How to generate speaker mel spectrogram eg: num_mels: 40 fmin: 90 fmax: 7600 window_hight: 0.025s hop_hight: 0.01s don't Clip to [0,1]
@liveroomand Looks fine. You can refer to r9y9's wavenet vocoder for more details on spectrogram normalizaton and clipping
What you mean: the Speaker Encoder is pre-trained to use the Merle spectrum also needs to be Clip to [0, 1]
@liveroomand Yes in our case. but you can design your own speaker encoder or just use onehot embedding
hi all , can you help me please, i have my own dataset, how i process this data , how i can build my models to get my own wav audio.? thanks
num_mels: 80 fmin: 90 fmax: 7600 fft_size: 1024 hop_size: 256 min_level_db: -100 ref_level_db: 16
is this params suitable for other dataset? when i change to myself dataset ,it doesn't present good quilatity like vctk. is the reason you train wavenet-vocoder on vctk once again? could you give some advices on other dataset? thanks
@miaoYuanyuan For other dataset, you need to tune the parameters of the conversion model instead of the parameters of the feature.
@miaoYuanyuan pleaze can you tell me what do you do to get you result , can you guide me what do you do ? i will thank you
@miaoYuanyuan For other dataset, you need to tune the parameters of the conversion model instead of the parameters of the feature.
thanks, you mean the wavenet-vocoder or auto-vc conversion model?
@miaoYuanyuan If you change the parameters of features, you will need to retrain the wavenet-vocoder as well.
Thank you! I got it.
@miaoYuanyuan pleaze can you tell me what do you do to get you result , can you guide me what do you do ? i will thank you
from wavs to mel spectrogram: Refer to the process of preprocess.py processing audio in the wavenet_vocoder folder to get the Mel spectrum you want. I haven't done voice conversion yet, so I couldn't give you advice.

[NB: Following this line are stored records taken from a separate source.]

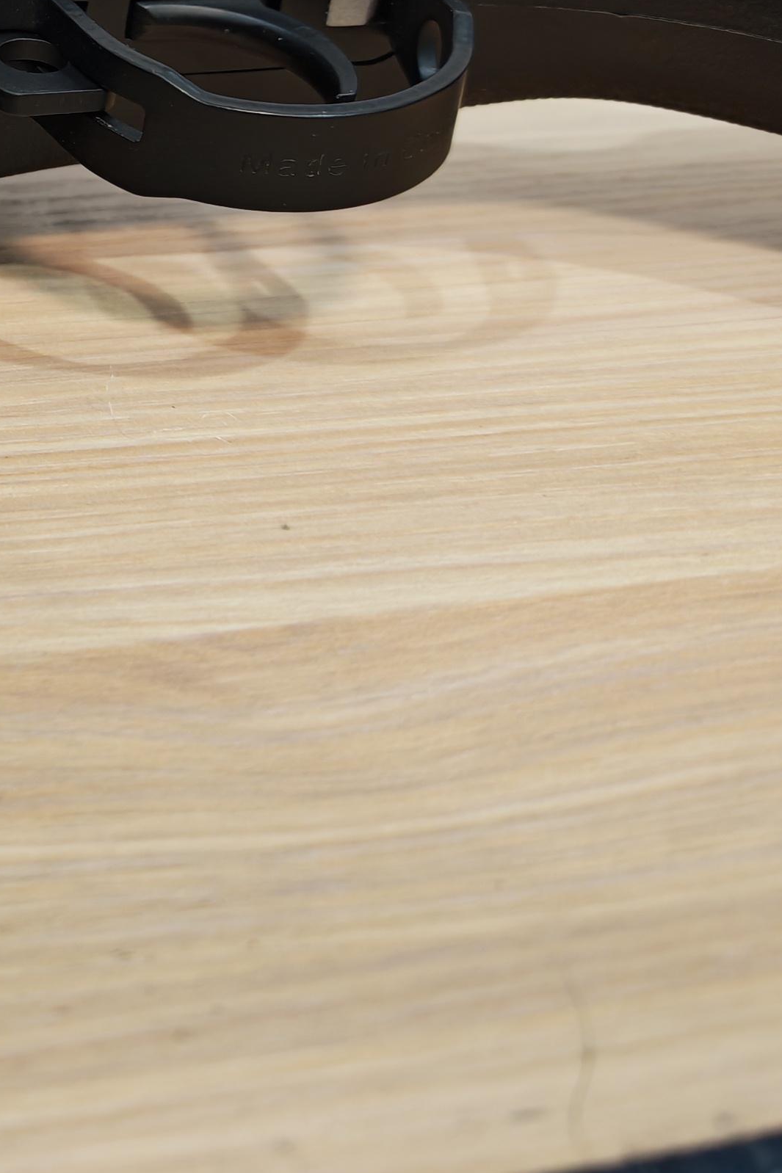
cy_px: 65
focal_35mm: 64
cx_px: -395
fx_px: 2086
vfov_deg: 29.8
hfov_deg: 18.7
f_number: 2
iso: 200
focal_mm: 6.83
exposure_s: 1/33
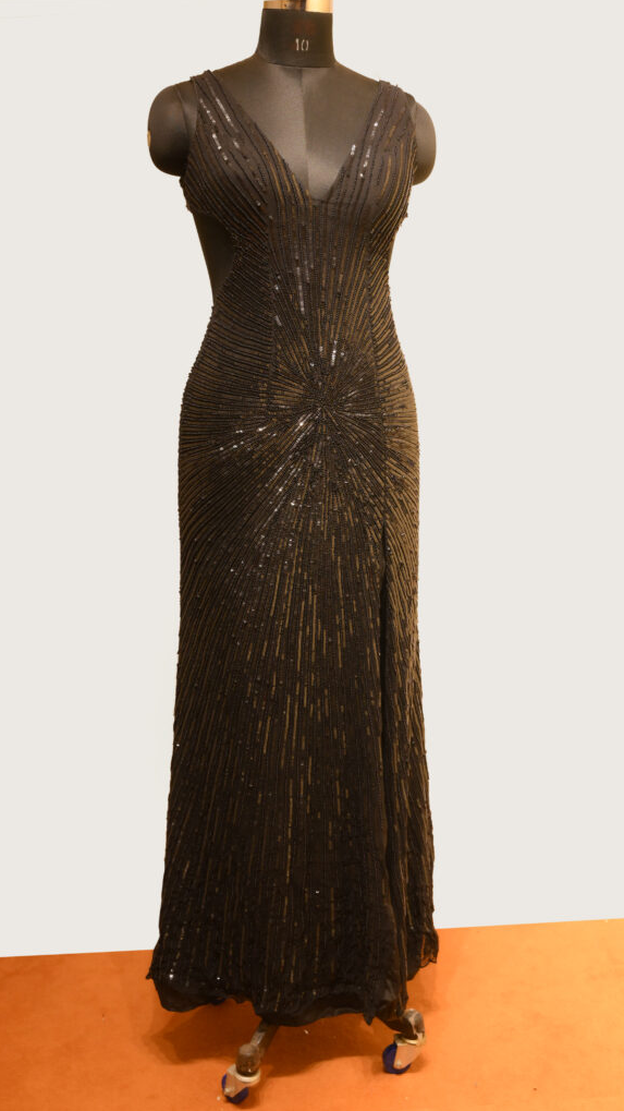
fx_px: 1177
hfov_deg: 29.7
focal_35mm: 40
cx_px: 326
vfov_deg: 50.5
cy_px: 556
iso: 1250
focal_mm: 38
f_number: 4.5
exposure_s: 1/125
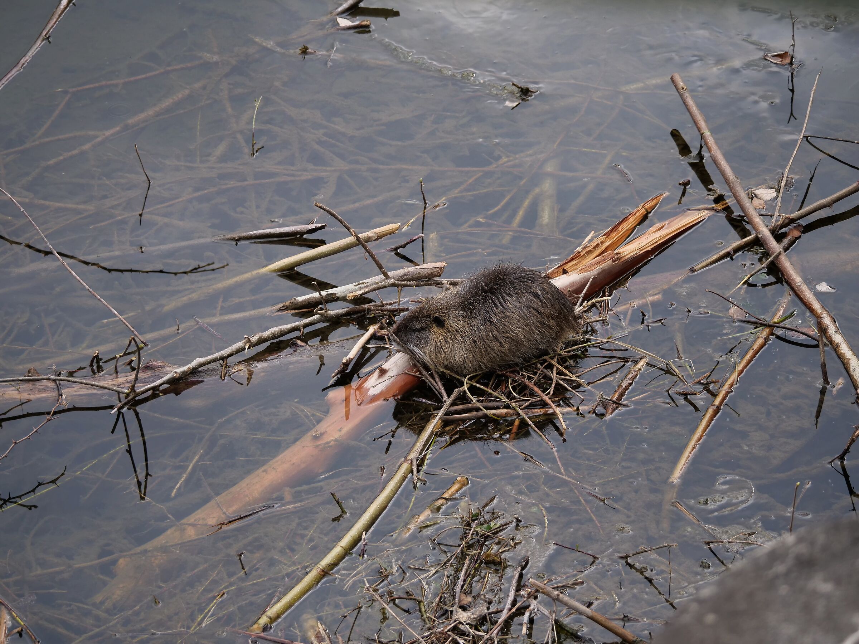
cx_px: 430
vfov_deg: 7.4
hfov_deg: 9.9
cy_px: 322
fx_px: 4963
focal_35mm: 200
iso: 400
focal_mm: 100
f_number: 4
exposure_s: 1/400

@miaoYuanyuan thanx for you reply but if you can what do until now ,what is steps? until i could understand well, because iam confused with the details .
@miaoYuanyuan can you tell mw what the aim of preprocess.py file? can guide me to the start point >from where i should start? thanx
@miaoYuanyuan can you tell mw what the aim of preprocess.py file? can guide me to the start point >from where i should start? thanx this is the code . wish can help you. https://github.com/miaoYuanyuan/gen_melSpec_from_wav
Thanks @miaoYuanyuan for making the preprocessing steps clear! I wanted to experiment with AutoVC and the wavenet vocoder separately, and found this thread really useful. In the end I put my experiments in a notebook and made a git repo of it. It could be useful for those of you who are in the shoes of me-a-week-ago.
https://github.com/KnurpsBram/AutoVC_WavenetVocoder_GriffinLim_experiments
with the same wavenet model and the same utterence(p225_001.wav), i found that the quality of the waveform generated from the mel-spectrogram in provided metadata.pkl is much better than the one generated by myself. Is there any tricky on how to generate proper mel-spectrogram?